* Document passage:
━━━━
Personal information
- Full name: Frederick James Heldreich
- Born: 12 September 2001 (age 24) Ipswich, Suffolk, England
- Batting: Left-handed
- Bowling: Slow left-arm unorthodox
- Role: Bowler

Domestic team information
- 2021–present: Northamptonshire (squad no. 80)
- LA debut: 25 July 2021 Northamptonshire v Glamorgan
- T20 debut: 23 June 2021 Northamptonshire v Durham

Career statistics
| Competition | LA | T20 |
| Matches | 11 | 44 |
| Runs scored | 8 | 34 |
| Batting average | 2.66 | 11.33 |
| 100s/50s | 0/0 | 0/0 |
| Top score | 5 | 21* |
| Balls bowled | 363 | 741 |
| Wickets | 6 | 49 |
| Bowling average | 67.50 | 23.06 |
| 5 wickets in innings | 0 | 0 |
| 10 wickets in match | 0 | 0 |
| Best bowling | 2/69 | 4/27 |
| Catches/stumpings | 4/– | 5/– |
- Source: Cricinfo, 29 September 2024

= Freddie Heldreich =

English cricketer (born 2001)
━━━━
* Problem 1:
Please write out the part of the cricketer profile starting with "Personal information" and going on through "(squad no. 80)".
* Problem 2:
According to the cricketer profile, what is Freddie Heldreich's bowling style?
* Problem 3:
Translate the line "English cricketer (born 2001)" from the cricketer profile into French.

* Information shown:
━━━━
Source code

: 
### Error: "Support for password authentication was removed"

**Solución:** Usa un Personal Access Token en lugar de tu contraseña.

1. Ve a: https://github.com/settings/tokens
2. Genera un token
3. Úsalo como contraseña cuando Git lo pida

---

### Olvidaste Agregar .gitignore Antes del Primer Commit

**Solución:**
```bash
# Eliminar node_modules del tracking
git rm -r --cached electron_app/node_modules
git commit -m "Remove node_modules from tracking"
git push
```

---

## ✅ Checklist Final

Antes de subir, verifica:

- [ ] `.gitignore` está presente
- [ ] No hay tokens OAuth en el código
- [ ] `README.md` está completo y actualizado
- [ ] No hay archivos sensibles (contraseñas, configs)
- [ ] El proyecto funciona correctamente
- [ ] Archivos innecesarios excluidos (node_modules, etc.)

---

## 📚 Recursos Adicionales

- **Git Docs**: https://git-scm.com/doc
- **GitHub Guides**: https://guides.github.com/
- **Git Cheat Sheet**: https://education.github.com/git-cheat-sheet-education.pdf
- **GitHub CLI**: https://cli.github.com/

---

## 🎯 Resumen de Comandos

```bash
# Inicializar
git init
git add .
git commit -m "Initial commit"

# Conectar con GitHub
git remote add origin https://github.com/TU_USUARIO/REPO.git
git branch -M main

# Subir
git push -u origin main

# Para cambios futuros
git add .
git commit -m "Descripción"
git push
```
━━━━
* Exercise response 1:
Personal information
- Full name: Frederick James Heldreich
- Born: 12 September 2001 (age 24) Ipswich, Suffolk, England
- Batting: Left-handed
- Bowling: Slow left-arm unorthodox
- Role: Bowler

Domestic team information
- 2021–present: Northamptonshire (squad no. 80)

* Exercise response 2:
Slow left-arm unorthodox.

* Exercise response 3:
Joueur de cricket anglais (né en 2001)